EXCERPT TO READ —
'''
Technology

Accounting tricks and sky-high valuations: inside the strange economics of AI startups

Big Tech’s latest boom seems to be fuelled by circular revenue, creative accounting and a dash of magical thinking.

AI circular economy - artist's impression
Calum Roche
Sports-lover turned journalist, born and bred in Scotland, with a passion for football (soccer). He’s also a keen follower of NFL, NBA, golf and tennis, among others, and always has an eye on the latest in science, tech and current affairs. As Managing Editor at AS USA, uses background in operations and marketing to drive improvements for reader satisfaction.
Update:

“Reality is merely an illusion... albeit a very persistent one,” a certain Albert Einstein once said. Novelist Arthur Koestler added that, “Nothing is more sad than the death of an illusion." Well, current thinking in the high-tech world of business is that we may well be being played into believing in that of infinite growth.

Silicon Valley has always worshipped expansion. When markets saturate, the industry conjures a new “next big thing.” After crypto and the metaverse came AI, dominating the airwaves and aspects of our lives, that keeps share prices soaring. As long as investors believe this story, stock can be used like currency, letting big companies buy talent, parts, or entire firms without spending cash. But as analysts point out, the AI boom is more narrative than profit engine.

According to MIT’s August report, 95% of companies experimenting with AI aren’t making any money from it.

Accounting tricks and sky-high valuations: inside the strange economics of AI startups

What’s up with the Scale-Meta alliance?

Meta’s $14.3 billion purchase of a 49% stake in Scale AI valued the data-labeling startup at $29 billion and lured its founder Alexandr Wang to Menlo Park. The deal gave Meta privileged access to a crucial pipeline of training data – and left competitors like OpenAI and Google wary of feeding a supplier part-owned by a rival. Scale’s new chief executive, Jason Droege, insists business has grown each month since the takeover. He now wants to shift the firm from simply labeling data toward building AI applications for clients such as the Mayo Clinic, Cisco, and the U.S. Army, with whom Scale recently signed a $99 million contract.
'''
DATA TO EXAMINE —
'''
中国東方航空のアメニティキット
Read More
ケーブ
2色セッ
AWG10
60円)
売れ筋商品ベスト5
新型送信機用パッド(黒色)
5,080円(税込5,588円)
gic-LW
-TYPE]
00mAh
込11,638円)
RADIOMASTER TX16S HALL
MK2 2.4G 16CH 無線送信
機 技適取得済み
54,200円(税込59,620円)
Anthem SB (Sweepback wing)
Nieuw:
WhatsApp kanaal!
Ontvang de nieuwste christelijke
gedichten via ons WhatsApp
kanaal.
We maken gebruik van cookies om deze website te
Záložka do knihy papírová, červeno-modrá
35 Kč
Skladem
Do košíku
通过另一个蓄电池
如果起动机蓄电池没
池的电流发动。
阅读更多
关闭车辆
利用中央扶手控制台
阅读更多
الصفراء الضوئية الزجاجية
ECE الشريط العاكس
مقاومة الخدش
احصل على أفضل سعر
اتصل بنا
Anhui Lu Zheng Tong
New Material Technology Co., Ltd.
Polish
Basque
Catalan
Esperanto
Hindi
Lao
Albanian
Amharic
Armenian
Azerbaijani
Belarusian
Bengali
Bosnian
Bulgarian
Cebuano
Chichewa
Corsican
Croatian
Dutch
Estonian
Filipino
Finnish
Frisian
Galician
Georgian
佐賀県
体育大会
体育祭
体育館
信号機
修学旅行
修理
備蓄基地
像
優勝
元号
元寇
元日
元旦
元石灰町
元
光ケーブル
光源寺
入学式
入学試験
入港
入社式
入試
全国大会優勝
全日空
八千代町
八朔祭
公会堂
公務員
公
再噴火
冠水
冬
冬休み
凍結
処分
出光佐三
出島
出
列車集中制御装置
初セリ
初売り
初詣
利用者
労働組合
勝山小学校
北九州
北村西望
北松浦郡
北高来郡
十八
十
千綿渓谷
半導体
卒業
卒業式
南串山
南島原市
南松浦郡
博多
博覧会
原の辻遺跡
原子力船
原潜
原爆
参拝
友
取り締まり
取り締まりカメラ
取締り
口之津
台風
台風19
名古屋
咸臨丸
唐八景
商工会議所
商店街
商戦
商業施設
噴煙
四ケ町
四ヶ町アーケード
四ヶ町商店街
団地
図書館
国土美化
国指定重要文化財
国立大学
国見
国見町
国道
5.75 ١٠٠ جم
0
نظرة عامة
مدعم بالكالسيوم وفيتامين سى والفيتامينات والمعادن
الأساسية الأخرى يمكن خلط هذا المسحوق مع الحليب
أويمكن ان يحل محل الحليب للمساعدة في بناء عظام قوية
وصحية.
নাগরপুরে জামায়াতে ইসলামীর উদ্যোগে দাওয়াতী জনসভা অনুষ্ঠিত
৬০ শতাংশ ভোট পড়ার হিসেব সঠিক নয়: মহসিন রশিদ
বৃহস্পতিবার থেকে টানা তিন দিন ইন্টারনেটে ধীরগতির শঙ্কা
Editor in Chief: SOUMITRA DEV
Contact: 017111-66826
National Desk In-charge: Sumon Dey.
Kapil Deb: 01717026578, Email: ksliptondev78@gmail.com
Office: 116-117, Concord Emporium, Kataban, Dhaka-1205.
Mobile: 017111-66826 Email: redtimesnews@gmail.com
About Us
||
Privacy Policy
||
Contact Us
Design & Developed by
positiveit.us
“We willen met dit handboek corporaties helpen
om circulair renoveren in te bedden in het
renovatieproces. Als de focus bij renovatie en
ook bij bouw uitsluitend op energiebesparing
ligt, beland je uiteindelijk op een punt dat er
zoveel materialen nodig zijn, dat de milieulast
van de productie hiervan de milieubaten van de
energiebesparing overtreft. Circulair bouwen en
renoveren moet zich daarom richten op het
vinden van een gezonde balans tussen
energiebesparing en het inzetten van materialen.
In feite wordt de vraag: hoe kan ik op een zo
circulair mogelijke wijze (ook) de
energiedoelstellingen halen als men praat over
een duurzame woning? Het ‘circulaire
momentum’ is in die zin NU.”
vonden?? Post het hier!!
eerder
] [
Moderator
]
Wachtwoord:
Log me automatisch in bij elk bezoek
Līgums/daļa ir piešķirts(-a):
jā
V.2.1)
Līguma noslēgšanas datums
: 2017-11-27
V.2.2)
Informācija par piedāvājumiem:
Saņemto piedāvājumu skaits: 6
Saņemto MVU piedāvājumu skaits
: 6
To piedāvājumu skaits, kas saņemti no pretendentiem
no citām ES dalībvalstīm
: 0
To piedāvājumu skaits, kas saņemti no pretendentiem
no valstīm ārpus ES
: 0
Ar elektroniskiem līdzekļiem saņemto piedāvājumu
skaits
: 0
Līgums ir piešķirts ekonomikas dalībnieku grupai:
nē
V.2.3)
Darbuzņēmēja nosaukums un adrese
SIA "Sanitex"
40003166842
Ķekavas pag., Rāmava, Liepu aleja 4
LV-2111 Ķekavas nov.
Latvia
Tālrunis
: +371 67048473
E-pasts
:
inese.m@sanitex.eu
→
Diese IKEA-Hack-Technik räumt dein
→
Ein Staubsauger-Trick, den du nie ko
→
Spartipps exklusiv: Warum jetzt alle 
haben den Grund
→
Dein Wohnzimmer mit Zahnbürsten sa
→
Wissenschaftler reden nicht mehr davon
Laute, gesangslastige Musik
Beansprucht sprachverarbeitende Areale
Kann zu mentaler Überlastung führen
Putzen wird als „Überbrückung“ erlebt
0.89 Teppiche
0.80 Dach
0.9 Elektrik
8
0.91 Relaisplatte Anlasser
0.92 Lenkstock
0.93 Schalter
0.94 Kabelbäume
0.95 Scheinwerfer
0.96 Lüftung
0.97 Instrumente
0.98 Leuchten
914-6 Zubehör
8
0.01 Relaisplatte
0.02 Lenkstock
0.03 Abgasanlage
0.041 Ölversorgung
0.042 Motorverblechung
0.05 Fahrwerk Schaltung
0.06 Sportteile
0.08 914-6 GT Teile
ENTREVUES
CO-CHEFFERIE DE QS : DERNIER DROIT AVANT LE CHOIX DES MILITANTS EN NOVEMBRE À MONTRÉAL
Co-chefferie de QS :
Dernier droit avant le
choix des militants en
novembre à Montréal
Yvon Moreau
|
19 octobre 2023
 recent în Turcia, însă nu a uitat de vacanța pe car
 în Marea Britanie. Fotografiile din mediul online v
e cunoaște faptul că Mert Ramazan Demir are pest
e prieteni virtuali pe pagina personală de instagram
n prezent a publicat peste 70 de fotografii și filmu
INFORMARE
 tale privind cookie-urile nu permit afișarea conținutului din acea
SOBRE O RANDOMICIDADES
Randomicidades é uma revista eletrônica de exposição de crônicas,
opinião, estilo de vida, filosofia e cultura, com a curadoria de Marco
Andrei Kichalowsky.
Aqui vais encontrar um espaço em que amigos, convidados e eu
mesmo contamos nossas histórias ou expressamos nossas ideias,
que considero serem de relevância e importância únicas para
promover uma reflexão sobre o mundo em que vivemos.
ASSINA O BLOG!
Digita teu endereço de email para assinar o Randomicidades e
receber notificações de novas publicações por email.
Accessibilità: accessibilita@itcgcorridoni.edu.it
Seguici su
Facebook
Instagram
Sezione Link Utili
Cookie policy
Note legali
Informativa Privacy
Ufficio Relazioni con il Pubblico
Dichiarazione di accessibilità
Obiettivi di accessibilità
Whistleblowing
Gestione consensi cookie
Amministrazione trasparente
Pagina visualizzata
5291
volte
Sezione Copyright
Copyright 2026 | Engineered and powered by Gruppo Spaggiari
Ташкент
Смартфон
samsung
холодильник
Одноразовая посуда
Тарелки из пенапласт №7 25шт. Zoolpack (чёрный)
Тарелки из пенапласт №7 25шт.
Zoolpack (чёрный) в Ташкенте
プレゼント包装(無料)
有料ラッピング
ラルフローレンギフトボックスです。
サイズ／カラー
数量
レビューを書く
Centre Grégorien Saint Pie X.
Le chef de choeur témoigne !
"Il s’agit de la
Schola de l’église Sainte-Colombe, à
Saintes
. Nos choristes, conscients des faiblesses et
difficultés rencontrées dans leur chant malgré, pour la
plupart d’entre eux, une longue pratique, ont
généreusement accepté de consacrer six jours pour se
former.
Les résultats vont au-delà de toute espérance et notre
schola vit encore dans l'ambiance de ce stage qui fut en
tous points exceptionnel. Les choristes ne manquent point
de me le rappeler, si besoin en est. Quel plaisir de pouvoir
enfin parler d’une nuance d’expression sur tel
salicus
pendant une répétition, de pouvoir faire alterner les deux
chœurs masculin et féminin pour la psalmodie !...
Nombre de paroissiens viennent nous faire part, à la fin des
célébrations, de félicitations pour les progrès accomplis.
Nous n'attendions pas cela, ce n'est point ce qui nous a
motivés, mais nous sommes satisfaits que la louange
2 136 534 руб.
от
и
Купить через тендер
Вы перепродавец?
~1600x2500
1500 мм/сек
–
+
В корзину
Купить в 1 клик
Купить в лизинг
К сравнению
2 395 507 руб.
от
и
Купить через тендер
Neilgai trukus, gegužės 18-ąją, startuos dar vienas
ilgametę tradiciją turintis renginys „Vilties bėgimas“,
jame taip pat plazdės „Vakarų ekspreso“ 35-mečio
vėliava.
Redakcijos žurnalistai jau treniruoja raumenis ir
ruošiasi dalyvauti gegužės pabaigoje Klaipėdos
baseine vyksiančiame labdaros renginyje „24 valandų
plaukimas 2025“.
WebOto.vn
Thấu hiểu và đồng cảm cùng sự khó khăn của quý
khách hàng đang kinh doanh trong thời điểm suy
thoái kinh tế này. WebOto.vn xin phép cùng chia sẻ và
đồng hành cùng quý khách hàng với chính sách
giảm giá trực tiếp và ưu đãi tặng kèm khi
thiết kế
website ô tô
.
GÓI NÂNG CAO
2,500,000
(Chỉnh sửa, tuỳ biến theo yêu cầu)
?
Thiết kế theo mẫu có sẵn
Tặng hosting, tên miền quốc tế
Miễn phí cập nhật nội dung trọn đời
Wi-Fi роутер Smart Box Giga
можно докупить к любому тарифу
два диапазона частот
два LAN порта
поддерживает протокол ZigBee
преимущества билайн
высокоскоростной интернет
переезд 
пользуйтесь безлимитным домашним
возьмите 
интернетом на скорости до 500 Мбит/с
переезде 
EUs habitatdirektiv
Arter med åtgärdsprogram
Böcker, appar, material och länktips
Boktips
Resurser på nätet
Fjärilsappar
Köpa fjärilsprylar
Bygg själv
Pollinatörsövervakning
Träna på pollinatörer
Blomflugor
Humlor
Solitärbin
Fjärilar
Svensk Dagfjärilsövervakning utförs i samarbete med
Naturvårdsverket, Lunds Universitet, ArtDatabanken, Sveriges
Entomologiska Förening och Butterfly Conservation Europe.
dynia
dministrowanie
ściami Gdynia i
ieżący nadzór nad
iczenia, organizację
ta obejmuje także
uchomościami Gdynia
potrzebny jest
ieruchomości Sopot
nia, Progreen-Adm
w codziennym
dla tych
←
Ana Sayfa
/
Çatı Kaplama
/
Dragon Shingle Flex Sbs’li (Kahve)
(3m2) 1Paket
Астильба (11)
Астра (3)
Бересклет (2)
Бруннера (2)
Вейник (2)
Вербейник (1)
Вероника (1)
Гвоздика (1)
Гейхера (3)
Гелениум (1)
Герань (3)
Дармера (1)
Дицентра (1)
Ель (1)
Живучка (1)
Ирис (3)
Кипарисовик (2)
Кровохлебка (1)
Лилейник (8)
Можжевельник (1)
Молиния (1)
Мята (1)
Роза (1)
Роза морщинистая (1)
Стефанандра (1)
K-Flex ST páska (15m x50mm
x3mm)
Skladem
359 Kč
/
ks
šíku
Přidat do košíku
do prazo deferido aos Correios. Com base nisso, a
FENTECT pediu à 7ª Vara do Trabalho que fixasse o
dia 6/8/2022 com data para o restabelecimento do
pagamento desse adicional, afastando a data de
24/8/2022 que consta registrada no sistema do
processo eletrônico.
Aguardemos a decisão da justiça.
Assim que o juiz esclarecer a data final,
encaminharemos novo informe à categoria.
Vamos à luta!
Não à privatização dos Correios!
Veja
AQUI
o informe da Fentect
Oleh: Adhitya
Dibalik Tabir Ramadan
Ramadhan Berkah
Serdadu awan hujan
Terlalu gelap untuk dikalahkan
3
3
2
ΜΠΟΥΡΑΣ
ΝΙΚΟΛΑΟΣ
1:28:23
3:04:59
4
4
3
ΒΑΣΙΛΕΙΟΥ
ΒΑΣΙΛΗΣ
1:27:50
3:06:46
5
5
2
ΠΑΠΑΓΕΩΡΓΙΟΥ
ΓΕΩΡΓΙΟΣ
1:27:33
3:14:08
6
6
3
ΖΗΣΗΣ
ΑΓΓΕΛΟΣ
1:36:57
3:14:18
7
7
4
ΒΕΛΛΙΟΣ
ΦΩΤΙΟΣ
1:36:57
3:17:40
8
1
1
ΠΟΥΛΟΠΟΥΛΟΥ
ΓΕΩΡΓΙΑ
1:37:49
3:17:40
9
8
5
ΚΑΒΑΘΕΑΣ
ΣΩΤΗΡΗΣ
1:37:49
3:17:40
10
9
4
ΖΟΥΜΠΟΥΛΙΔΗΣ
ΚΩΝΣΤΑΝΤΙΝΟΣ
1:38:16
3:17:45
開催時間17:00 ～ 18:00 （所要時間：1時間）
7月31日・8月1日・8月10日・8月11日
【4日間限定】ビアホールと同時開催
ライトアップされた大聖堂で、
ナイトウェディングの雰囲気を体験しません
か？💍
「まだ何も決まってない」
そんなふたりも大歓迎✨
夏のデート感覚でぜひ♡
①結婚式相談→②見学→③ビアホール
'''
PARTS OF THE EXERCISE —
- A) In the article on the economics of AI startups, what percentage of companies experimenting with AI does MIT's August report say aren't making any money from it?
- B) Continue the article on the economics of AI startups from the point where it ends.

TASK-BY-TASK RESULTS —
- A) 95%

- B)
Accounting tricks and sky-high valuations: inside the strange economics of AI startups
FILE PHOTO: Meta CEO Mark Zuckerberg delivers a speech, as the letters AI for artificial intelligence appear on screen, at the Meta Connect event at the company's headquarters in Menlo Park, California, U.S., September 27, 2023. REUTERS/Carlos Barria/File PhotoCarlos Barria

The trouble for most corporations isn’t enthusiasm but execution. “Companies thought it was easier than it actually is,” Droege told CNN. Many run flashy pilots that automate nothing of consequence. Projects that succeed tackle tasks humans handle inconsistently – summarizing documents, processing claims, or flagging anomalies – and keep experts “in the loop” to correct errors. Yet for now, AI remains an expensive experiment whose benefits arrive slowly.

Artificial income driving AI riches

Critics like writer Cory Doctorow argue with few punches pulled that the new economy of “artificial intelligence” relies on artificial income. Cloud giants count pre-paid compute credits as revenue; firms trade infrastructure for stock; investors declare paper profits from illiquid shares. Doctorow and analyst Ed Zitron estimate industry-wide spending of more than $300 billion this year against roughly $18 billion in revenue, a mismatch disguised by exuberant accounting . Even the so-called “Stargate” data-center initiative, touted at $500 billion, has only $40 billion in committed funds. You are reading that correctly.

Accounting tricks and sky-high valuations: inside the strange economics of AI startups
More and more people are turning to artificial intelligence chatbots to help them with everyday tasks, including parenting advice. Experts say be careful.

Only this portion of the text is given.